While most of these outcomes were already significantly improved by the time of discharge, the improvement in sleep quality was not observed until the time of follow-up, suggesting a delayed treatment effect. Existing literature links chronic pain and poor sleep, and our findings suggest a possible directional component of this relationship such that improvement in chronic pain may lead to an improvement in sleep quality.^26-28 Despite these improvements, pain threshold and tolerance remained stable throughout the treatment and follow-up periods. This stability underscores that, contrary to what we hypothesized, acute pain threshold and tolerance are likely not a good proxy for determining treatment effects. However, they may take time to improve after treatment, or they may be more static characteristics of this population, and not readily malleable. It is possible that the stability of acute pain metrics before and after treatment reflects an ongoing difficulty with coping with discomfort that is not resolved by the time of treatment follow-up or a conditioned expectation of what a painful experience may feel like based on their history of sensitivity to pain.

There were several limitations of this study that need to be addressed. We did not collect participant information on race or ethnicity. This limits the generalizability of our findings and prevents this study from potentially measuring disparities in access to or efficacy of care. While not statistically significant, there were also differences in the age and sex of the patients in the control vs the treatment group. Better matching of controls to our clinical sample would enable better generalizability of our results and remove these as possible confounding factors, though this seems unlikely based on the results of the linear mixed effects model. Additionally, there was variability in follow-up scheduling among patients, with the average follow-up appointment occurring approximately 1 to 2 months after discharge from the program. However, this timing was not consistent for all patients—some attended sooner, some later, and some did not attend at all. Because there are uneven sample sizes between admission and discharge groups due to attrition, we are unable to calculate a paired t-test so that individual differences between participants can be eliminated. This limits our ability to control for individual differences and sampling errors. Future research should consider accounting for the timing of follow-up visits and potentially only include patients who complete all study sessions.

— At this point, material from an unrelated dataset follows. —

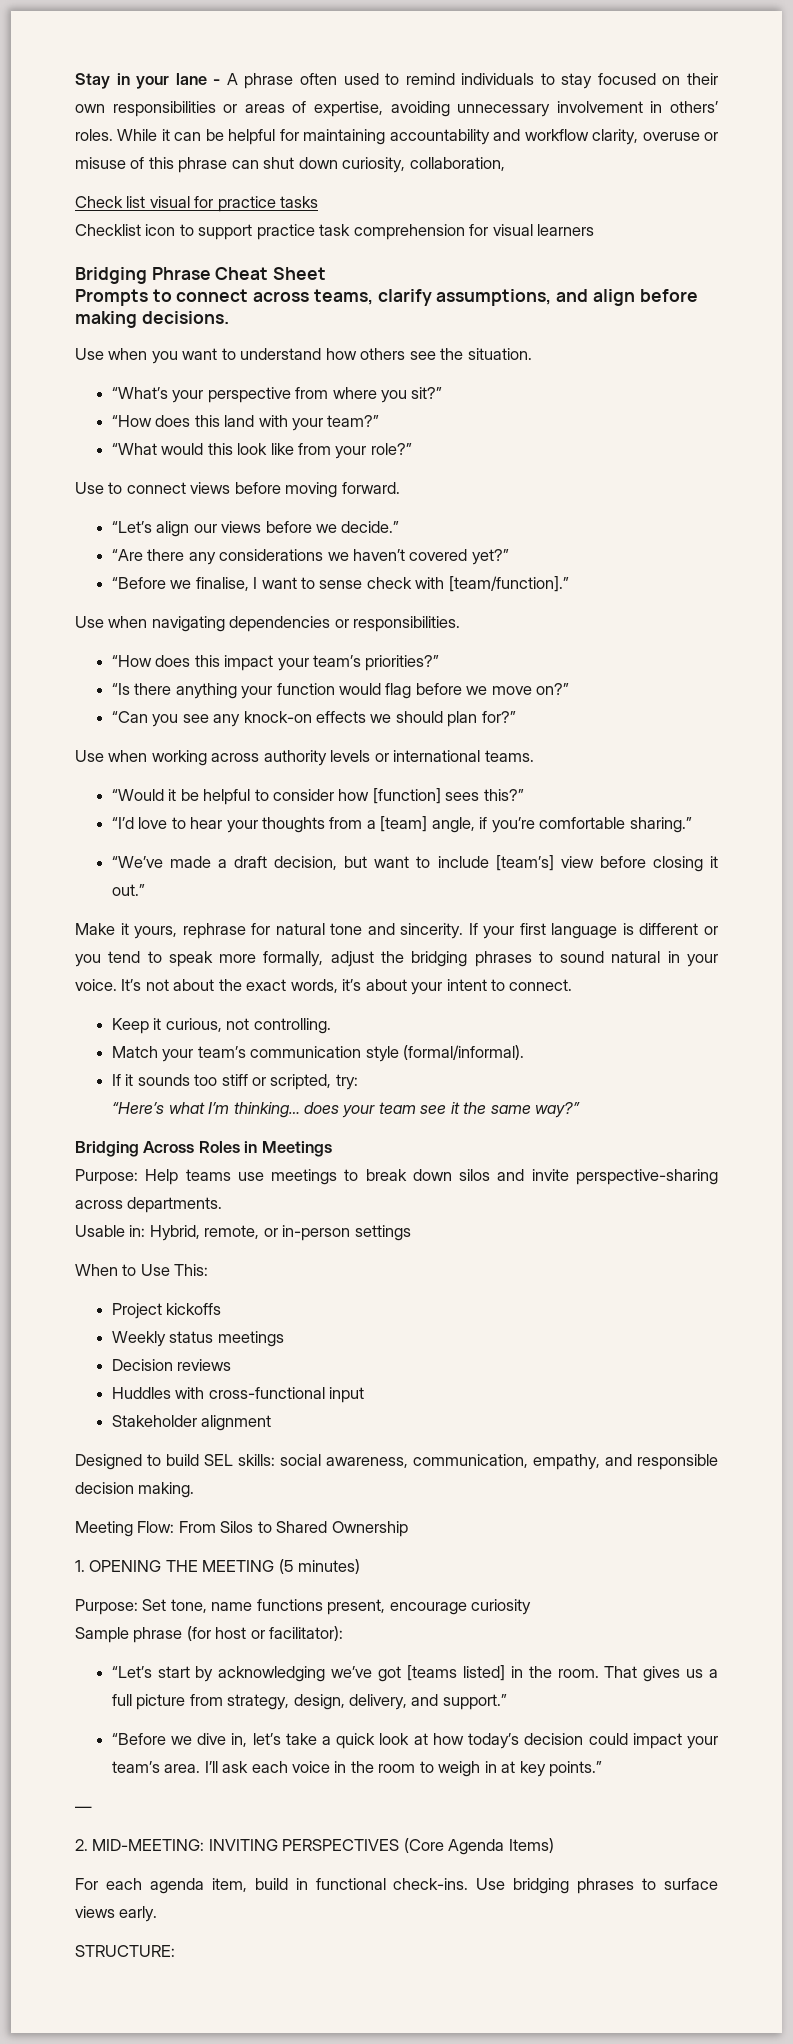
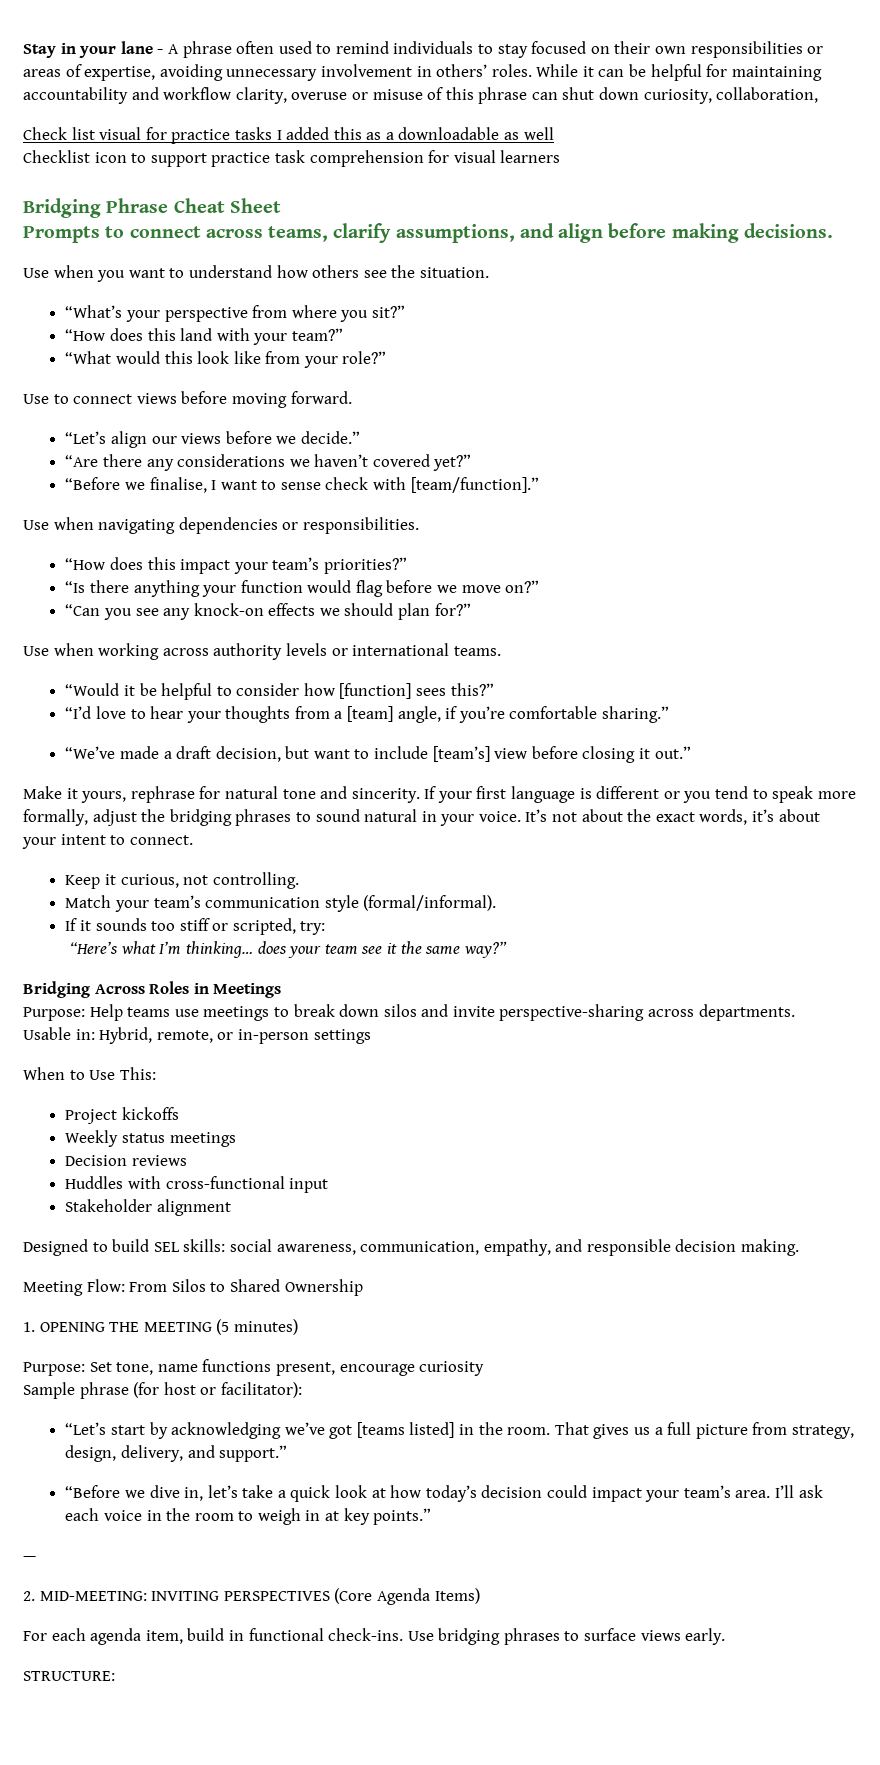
(319, 202) none -> [276,127,554,140] I added this as a downloadable as well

It may be beneficial to include a second follow-up visit or extend the follow-up period to better assess the durability of treatment benefits. Future studies should consider examining the impact of individual treatment components (e.g., physical therapy vs. psychological therapy) to better understand the contribution of each treatment component to patient outcomes.

The goal of our study was to determine the relationship between the acute and chronic pain experiences and sleep quality in children with chronic pain, and how these factors may or may not change following participation in the IIPT program. In addition to redemonstrating efficacy of the IIPT program, as indicated by improved functional and psychological measures following treatment, we found that sleep quality improves following treatment, however this treatment effect is delayed and only observable at follow-up. This suggests that disturbed sleep is likely a symptom of, rather than a contributor to, chronic pain in children. Our findings indicate that acute pain tolerance and threshold are both significantly lower in the population with chronic pain as compared to controls at baseline, and that this difference persists following treatment, despite functional improvement. We therefore suggest that CPT measures of acute pain threshold and tolerance are likely not appropriate proxy measures to use while evaluating the course and treatment of chronic pain in children, but rather that treatment outcomes are likely better evaluated through functional and psychological measures.